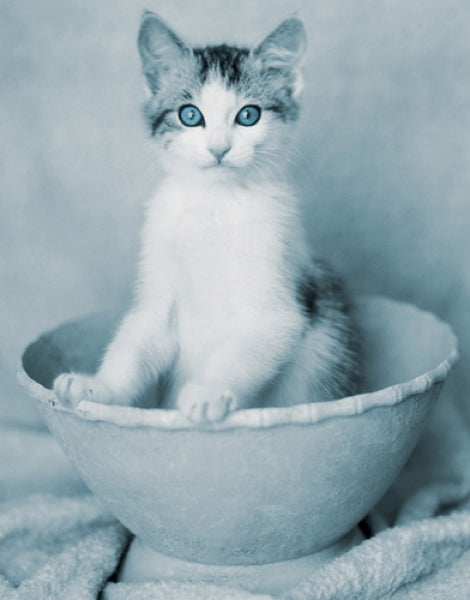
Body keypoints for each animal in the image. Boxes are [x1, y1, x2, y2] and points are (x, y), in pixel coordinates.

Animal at [53, 15, 358, 426]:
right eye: (190, 115)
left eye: (248, 115)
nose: (219, 148)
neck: (215, 203)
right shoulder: (160, 290)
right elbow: (137, 343)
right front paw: (97, 387)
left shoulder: (275, 302)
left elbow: (247, 346)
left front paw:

_Task description_
Above are the records. Copy every line in them holding "right".

_Expected answer_
right eye: (190, 115)
right shoulder: (160, 290)
right elbow: (137, 343)
right front paw: (97, 387)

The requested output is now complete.